There are many factors that have made older industrial properties ripe for redevelopment:

  1. Densification of cities: More and more consumers are now clustered in cities, increasing the demand for housing.
  2. Transition to e-commerce: Demand for warehouse space in/near these large population centers is growing rapidly.
  3. Understanding of environmental remediation: Contamination is no longer a showstopper but something that stakeholders can often work through.

The convergence of these factors with other socio economic shifts is fueling the need to relook at vacant facilities and underutilized buildings for opportunities to uncover hidden value by simply redeveloping them.

Traffic congestion, smaller average household size, urban amenities and creative redevelopment have resulted in a new appreciation for some of our oldest cities. Millennials and empty nesters especially are shunning the suburban lifestyle for the more enticing work/live/play environments of cities, pushing demand for apartments and affordable housing.
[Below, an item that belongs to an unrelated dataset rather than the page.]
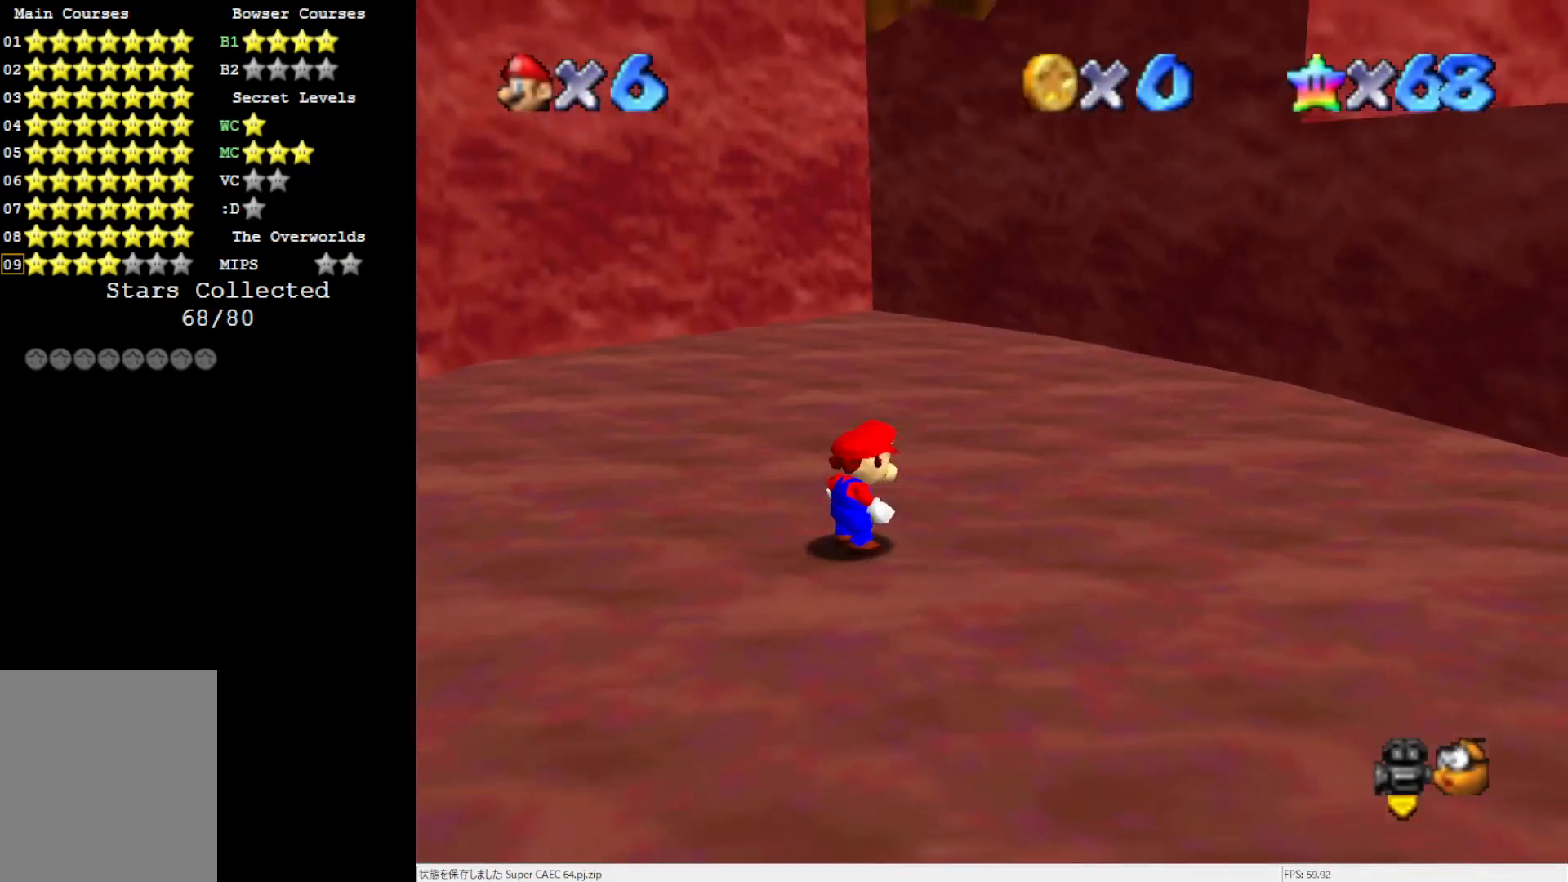
{"buttons": [], "left_stick": "up-right", "events": [[33, "C_LEFT", "down"], [150, "C_LEFT", "up"], [183, "left_stick", "up-right"]]}
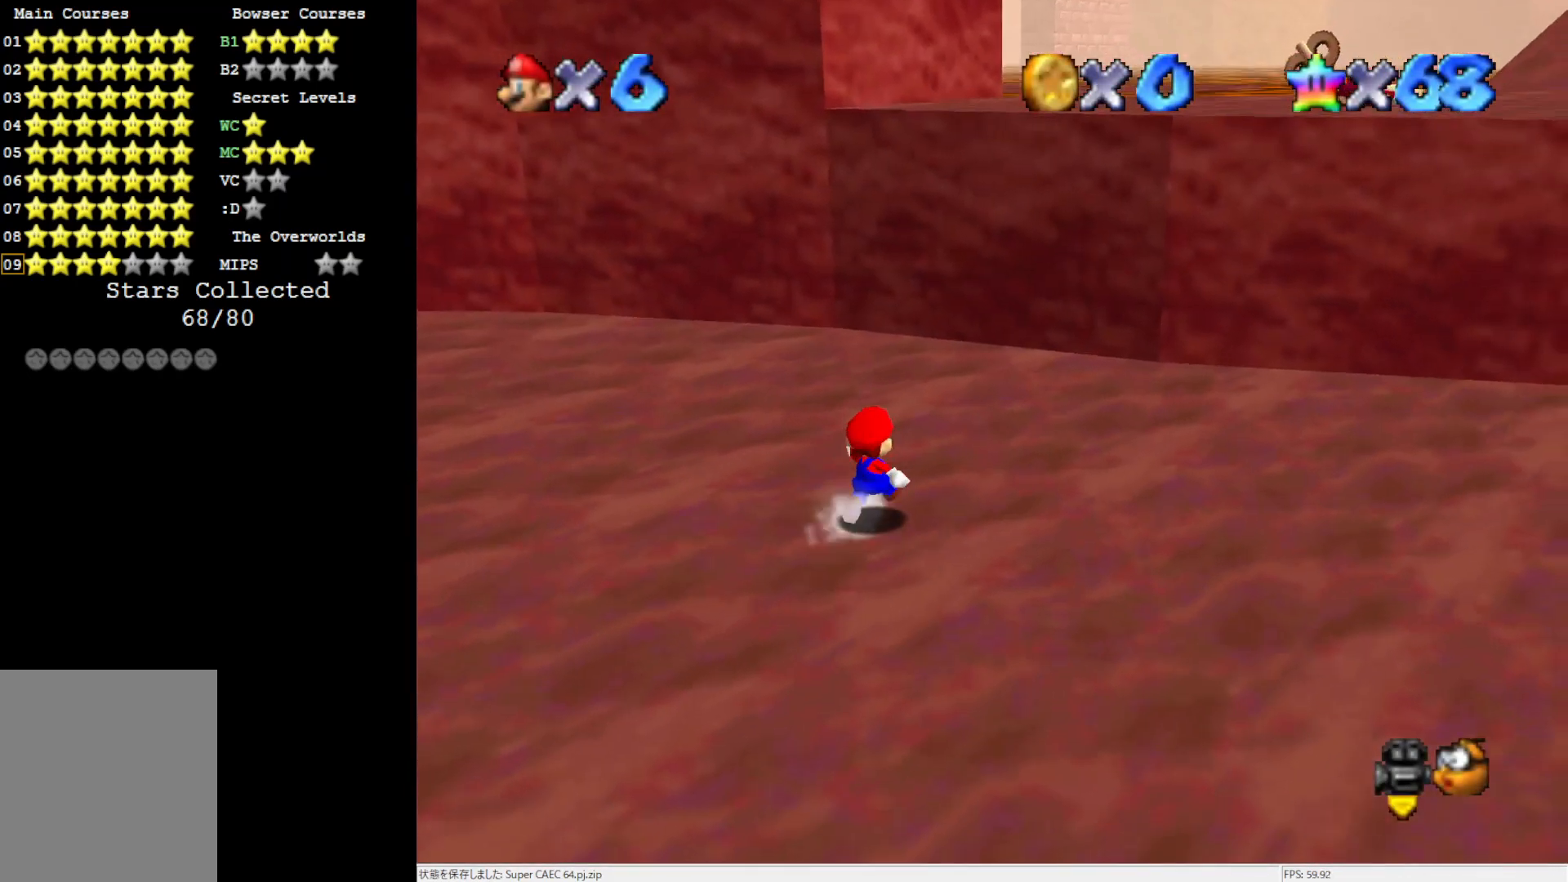
{"buttons": [], "left_stick": "up-right", "events": [[317, "A", "down"], [317, "B", "down"], [383, "A", "up"], [383, "B", "up"]]}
Washington, D.C., alone has added over 10,000 multifamily units in the last 12 months.

At the same time, consumer spending habits are rapidly transitioning from suburban malls and strip shopping centers to the internet and at-home delivery.  Amazon and its many competitors are investing billions of dollars in perfecting same-day delivery service to these growing population centers. Vacancy rates for “last-mile” warehouses (defined as less than 200,000 square feet and within nine miles of the population center) in most cities are extremely low. Boston’s vacancy rate for last-mile warehouse is currently 3.7% and rental rates have increased 70% since 2015. Rental rates for warehouses in downtown Chicago have doubled since 2015.

The reauthorization of the Superfund Act in 1986 by the EPA expanded potential environmental liability from the originators of environmental contamination to the current property owners. The act created tremendous risk for developers and their lenders but spurred the growth of environmental consulting, research and development. This body of work has resulted in a much better understanding of environmental risks and lower-cost remediation standards in many instances. State and local governments have adapted to the new standards as well, creating programs to offset these remediation costs and lowering some of their “all-or-nothing” policies to hasten the renewal of blighted areas and to increase their tax base.

Market forces continue to push values higher for most classes of real estate, as environmental regulations for legacy assets continue to moderate. Each market and each property is different. Understanding demand drivers, local development processes and the impact of environmental impairments on commercial real estate property can often transform a generational corporate liability into a real productive asset.